The Impossible Weirdness of 2016

October 28, 2016
 

Deer Reader,*

Okay, I'm only three (now four, now seven . . . ) words into the "substance" of this "news"letter and I already know it's going to get weird. That may just be the painkillers talking (Hi little guys!), or it may be 2016 generally. I'll get to the painkillers in a bit.

This has been a weird year. But, frankly, things have been getting weird for a while now. For a few years, I've increasingly felt like someone was ransacking the conventional-wisdom warehouse and throwing away the old standards.

The D&D geek in me likes to imagine there's some Gothic keep out there with a grand library full of jars containing the Unwritten Rules of the Universe, each filled with some kind of pixie or will-o-the-wisp free-floating within. Alas, a couple of precocious kids broke in, climbed up the sliding library ladder along the shelves, and then smashed each ancient jar on the floor. The ephemeral creatures within flew away, and took their rules with them.

The sci-fi geek in me imagines that maybe the code of the universal computer has been hacked or corrupted and so the dedicated and automated programs of daily life are weirdly misfiring. You laugh now, but let's see how funny you think this is when Kim Kardashian cracks the formula for cold fusion or water starts boiling at 200 degrees.

The Lifting Curses

I know none of these things are the actual explanation for all the weirdness around us anymore than "climate change" explains the rise of ISIS or the fact that the Cubs and the Indians are in the World Series.

Let's talk about that for a minute. I want the Cubs to lose, and not just because I don't want Hugh Hewitt to start cutting himself again. I want the Cubs to lose for the same reason I wanted the Red Sox to lose in 2004: I like curses. No, I don't mean in the sense of giving someone the evil eye so that they give birth to a duck or anything like that. I like curses because they are romantic, in the anti-Enlightenment sense. They defy the machine thinking of the Scientific Revolution. I wrote about this almost exactly twelve years ago:

This isn't sour grapes. I may technically be a Yankees "fan" but it's only out of vestigial loyalty sort of like the way Madonna is still a "Catholic."

Nevertheless, I do hope the Red Sox lose in the World Series. There aren't many curses left in modern society most people still believe in. We've sanitized the culture of such mysticisms. Or we've elevated them to quasi-religions deserving full respect under the rules of political correctness ("Oh? You're a Pagan? Isn't that wonderful! My hairdresser's a Druid!"). The BoSox curse is old but it's not weird. It's a comfortable bit of lore which adds drama to life. If it disappears the magic and mystery of life will be a teeny bit diminished. Except of course for Red Sox fans, who will be whistling dixie out of every orifice for a year. Depriving them of such joy seems worth the price.

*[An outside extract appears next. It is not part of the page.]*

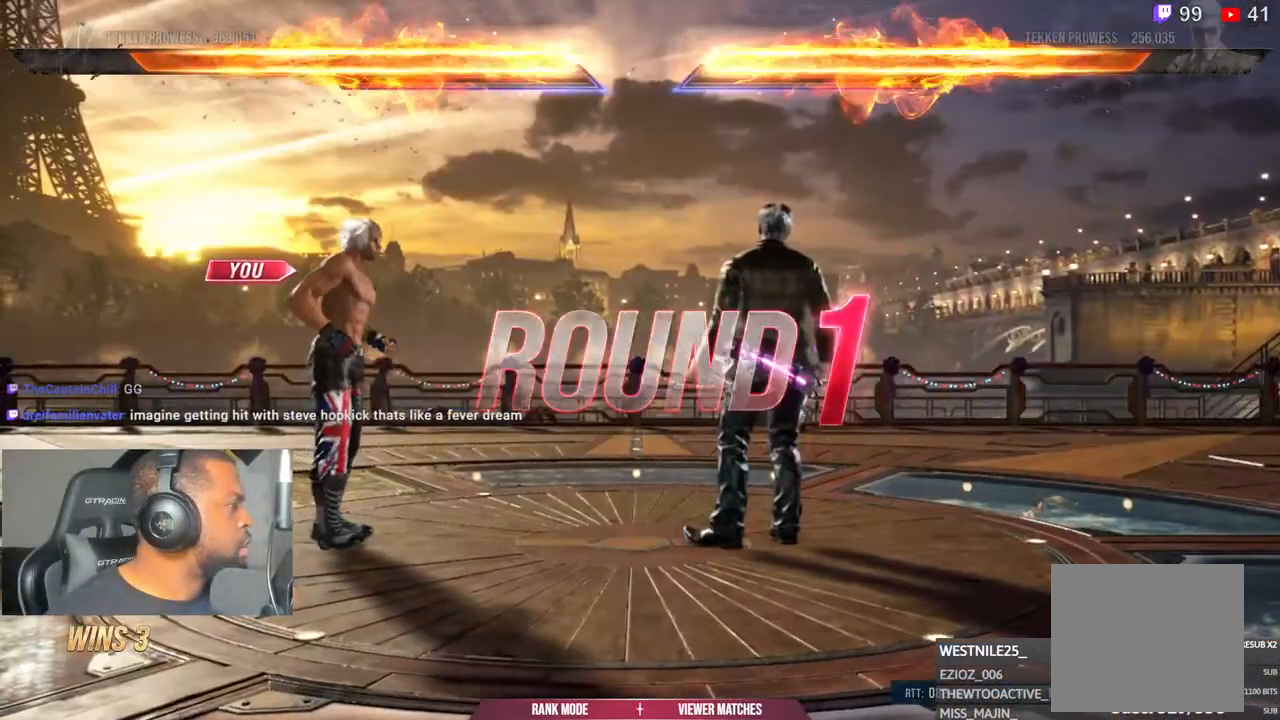
{"dt_ms": 500, "buttons": [], "left_stick": "center", "right_stick": "center", "events": []}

For entirely understandable reasons, this argument was not well-received by Red Sox fans. I'm not hugely invested in either team, or in baseball generally, but if the Curse of the Billy Goat is lifted, a game more attached to superstition than any other I can think of (save for the Virgin League "sport" of Quidditch) will be somewhat diminished. The origin story of George Will be shaved down ever so slightly (though he'll still have the tale of how he was bitten by a radioactive Oxford Don).

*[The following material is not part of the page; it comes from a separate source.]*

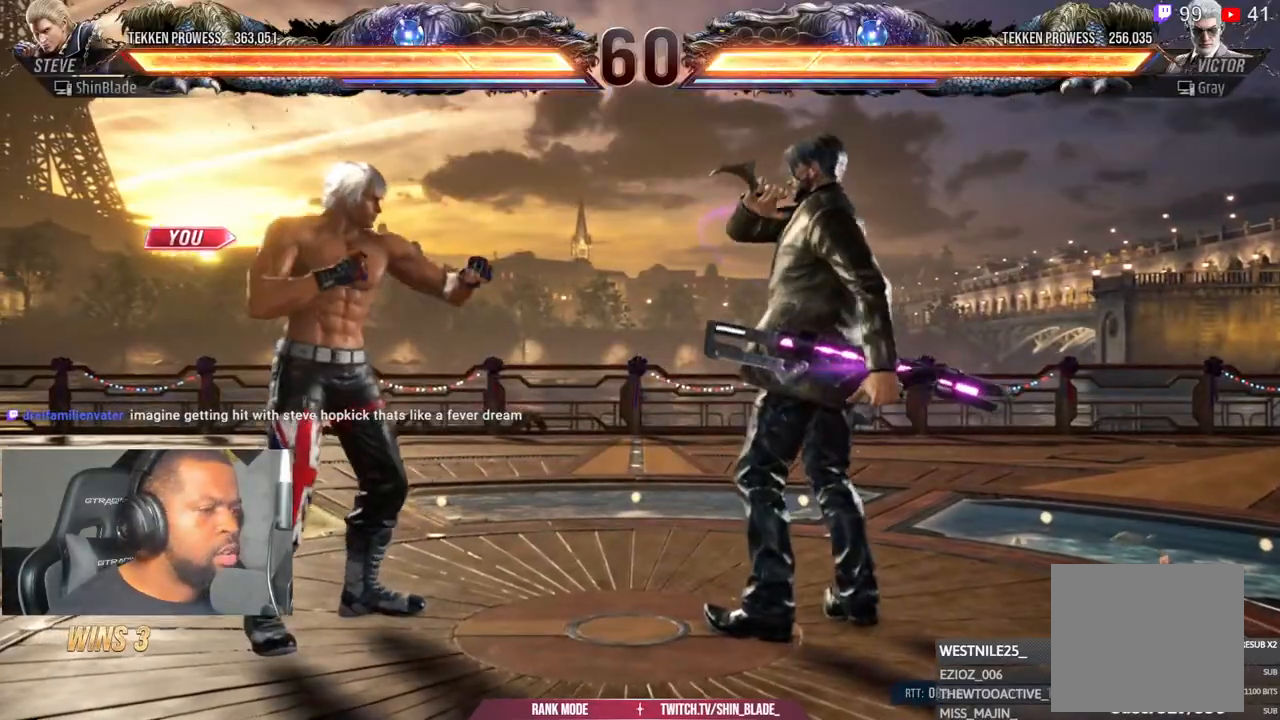
{"dt_ms": 500, "buttons": [], "left_stick": "center", "right_stick": "center", "events": []}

As a Chestertonian at heart, I like and respect old things. I like it when stuff beats the law of averages for reasons we cannot easily fathom. The Hayekian in me thinks old things that last often do so for good reasons we just don't — and sometimes can't — know.

Unfortunately, we live in an age where we take the razor of reason to every little thing and strain to know the whys of it, as if knowing the why will empower the how.

For example, we know that kids raised in stable, two-parent, religiously observant families will on average do better than kids who are not. This holds true despite differences in race, class, and religion. We all have theories for why this is so — but too many people think that if we can just isolate the variables, we can take the good bits and discard the husks we don't like.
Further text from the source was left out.